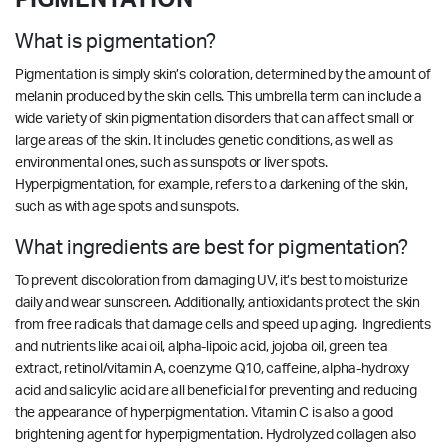
What is pigmentation?
Pigmentation is simply skin’s coloration, determined by the amount of
melanin produced by the skin cells. This umbrella term can include a
wide variety of skin pigmentation disorders that can affect small or
large areas of the skin. It includes genetic conditions, as well as
environmental ones, such as sunspots or liver spots.
Hyperpigmentation, for example, refers to a darkening of the skin,
such as with age spots and sunspots.
What ingredients are best for pigmentation?
To prevent discoloration from damaging UV, it’s best to moisturize
daily and wear sunscreen. Additionally, antioxidants protect the skin
from free radicals that damage cells and speed up aging. Ingredients
and nutrients like acai oil, alpha-lipoic acid, jojoba oil, green tea
extract, retinol/vitamin A, coenzyme Q10, caffeine, alpha-hydroxy
acid and salicylic acid are all beneficial for preventing and reducing
the appearance of hyperpigmentation. Vitamin C is also a good
brightening agent for hyperpigmentation.
Hydrolyzed collagen also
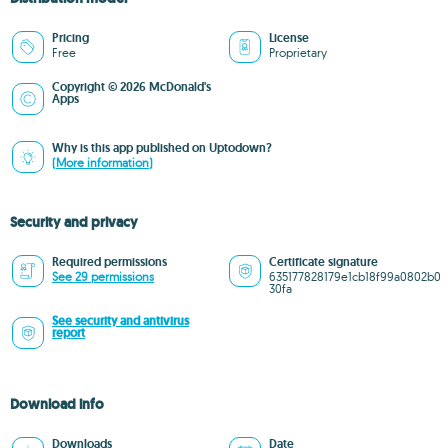
Pricing
License
Free
Proprietary
Copyright © 2026 McDonald's
Apps
Why is this app published on Uptodown?
(More information)
Security and privacy
Required permissions
Certificate signature
See 29 permissions
635177828179e1cb18f99a0802b0
30fa
See security and antivirus
report
Download info
Downloads
Date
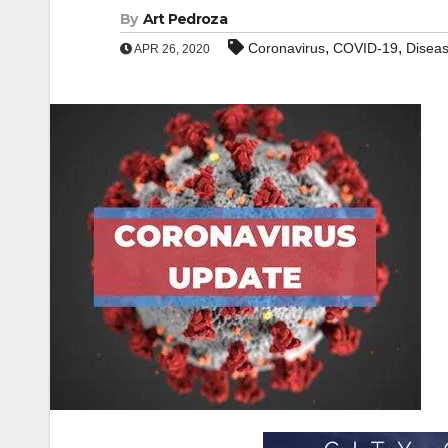
By
Art Pedroza
,
,
Coronavirus
COVID-19
Disea
APR 26, 2020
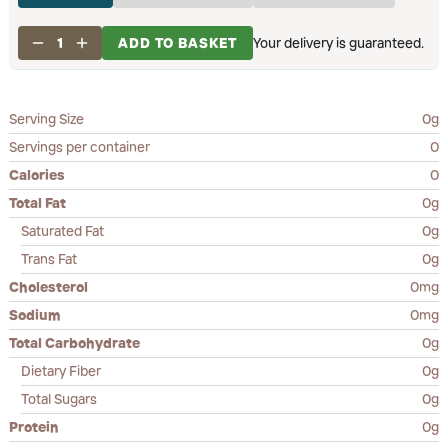
1
ADD TO BASKET
Your delivery is guaranteed.
Serving Size
0g
Servings per container
0
Calories
0
Total Fat
0g
Saturated Fat
0g
Trans Fat
0g
Cholesterol
0mg
Sodium
0mg
Total Carbohydrate
0g
Dietary Fiber
0g
Total Sugars
0g
Protein
0g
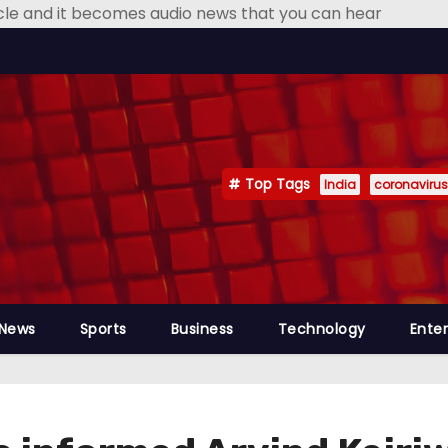
icle and it becomes audio news that you can hear
Top Tags
India
coronavirus
 News
Sports
Business
Technology
Ente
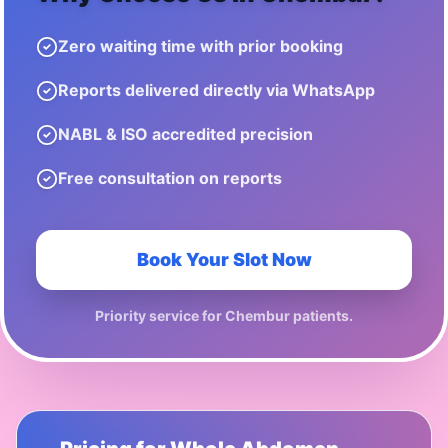
Zero waiting time with prior booking
Reports delivered directly via WhatsApp
NABL & ISO accredited precision
Free consultation on reports
Book Your Slot Now
Priority service for
Chembur
patients.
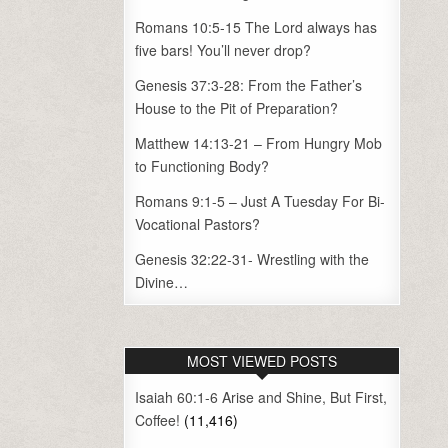
Romans 10:5-15 The Lord always has
five bars! You’ll never drop?
Genesis 37:3-28: From the Father’s
House to the Pit of Preparation?
Matthew 14:13-21 – From Hungry Mob
to Functioning Body?
Romans 9:1-5 – Just A Tuesday For Bi-
Vocational Pastors?
Genesis 32:22-31- Wrestling with the
Divine…
MOST VIEWED POSTS
Isaiah 60:1-6 Arise and Shine, But First,
Coffee!
(11,416)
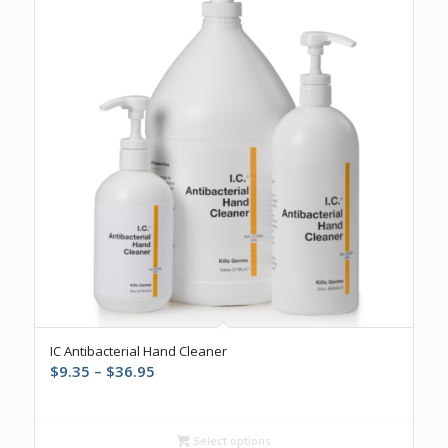
IC Antibacterial Hand Cleaner
Price
$
9.35
–
$
36.95
range:
$9.35
through
Select options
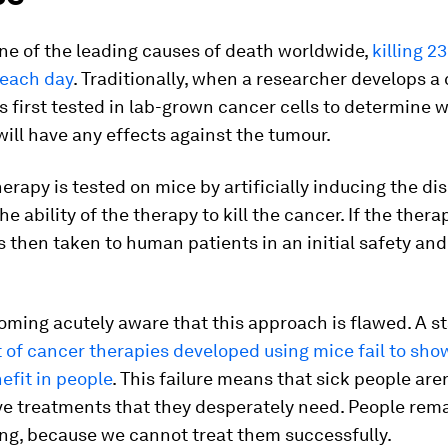
ne of the leading causes of death worldwide,
killing 2
each day
. Traditionally, when a researcher develops a
 is first tested in lab-grown cancer cells to determine
ill have any effects against the tumour.
herapy is tested on mice by artificially inducing the d
he ability of the therapy to kill the cancer. If the ther
 is then taken to human patients in an initial safety and
ming acutely aware that this approach is flawed. A s
 of cancer therapies developed using mice fail to sho
nefit in people
. This failure means that sick people aren
ve treatments that they desperately need. People rema
ng, because we cannot treat them successfully.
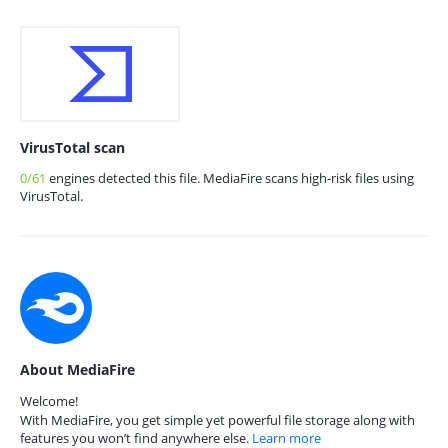
VirusTotal scan
0/61
engines detected this file. MediaFire scans high-risk files using
VirusTotal.
About MediaFire
Welcome!
With MediaFire, you get simple yet powerful file storage along with
features you won’t find anywhere else.
Learn more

### TASK OBJECTIVE
Output the full material above exactly, leaving every picture out.

### ANSWER FOR THIS EXERCISE
What is pigmentation?
Pigmentation is simply skin’s coloration, determined by the amount of
melanin produced by the skin cells. This umbrella term can include a
wide variety of skin pigmentation disorders that can affect small or
large areas of the skin. It includes genetic conditions, as well as
environmental ones, such as sunspots or liver spots.
Hyperpigmentation, for example, refers to a darkening of the skin,
such as with age spots and sunspots.
What ingredients are best for pigmentation?
To prevent discoloration from damaging UV, it’s best to moisturize
daily and wear sunscreen. Additionally, antioxidants protect the skin
from free radicals that damage cells and speed up aging. Ingredients
and nutrients like acai oil, alpha-lipoic acid, jojoba oil, green tea
extract, retinol/vitamin A, coenzyme Q10, caffeine, alpha-hydroxy
acid and salicylic acid are all beneficial for preventing and reducing
the appearance of hyperpigmentation. Vitamin C is also a good
brightening agent for hyperpigmentation.
Hydrolyzed collagen also
Pricing
License
Free
Proprietary
Copyright © 2026 McDonald's
Apps
Why is this app published on Uptodown?
(More information)
Security and privacy
Required permissions
Certificate signature
See 29 permissions
635177828179e1cb18f99a0802b0
30fa
See security and antivirus
report
Download info
Downloads
Date
By
Art Pedroza
,
,
Coronavirus
COVID-19
Disea
APR 26, 2020
1
ADD TO BASKET
Your delivery is guaranteed.
Serving Size
0g
Servings per container
0
Calories
0
Total Fat
0g
Saturated Fat
0g
Trans Fat
0g
Cholesterol
0mg
Sodium
0mg
Total Carbohydrate
0g
Dietary Fiber
0g
Total Sugars
0g
Protein
0g
icle and it becomes audio news that you can hear
Top Tags
India
coronavirus
 News
Sports
Business
Technology
Ente
Zero waiting time with prior booking
Reports delivered directly via WhatsApp
NABL & ISO accredited precision
Free consultation on reports
Book Your Slot Now
Priority service for
Chembur
patients.
Romans 10:5-15 The Lord always has
five bars! You’ll never drop?
Genesis 37:3-28: From the Father’s
House to the Pit of Preparation?
Matthew 14:13-21 – From Hungry Mob
to Functioning Body?
Romans 9:1-5 – Just A Tuesday For Bi-
Vocational Pastors?
Genesis 32:22-31- Wrestling with the
Divine…
MOST VIEWED POSTS
Isaiah 60:1-6 Arise and Shine, But First,
Coffee!
(11,416)
IC Antibacterial Hand Cleaner
Price
$
9.35
–
$
36.95
range:
$9.35
through
Select options
ne of the leading causes of death worldwide,
killing 2
each day
. Traditionally, when a researcher develops a
 is first tested in lab-grown cancer cells to determine
ill have any effects against the tumour.
herapy is tested on mice by artificially inducing the d
he ability of the therapy to kill the cancer. If the ther
 is then taken to human patients in an initial safety and
ming acutely aware that this approach is flawed. A s
 of cancer therapies developed using mice fail to sho
nefit in people
. This failure means that sick people aren
ve treatments that they desperately need. People rema
ng, because we cannot treat them successfully.
VirusTotal scan
0/61
engines detected this file. MediaFire scans high-risk files using
VirusTotal.
About MediaFire
Welcome!
With MediaFire, you get simple yet powerful file storage along with
features you won’t find anywhere else.
Learn more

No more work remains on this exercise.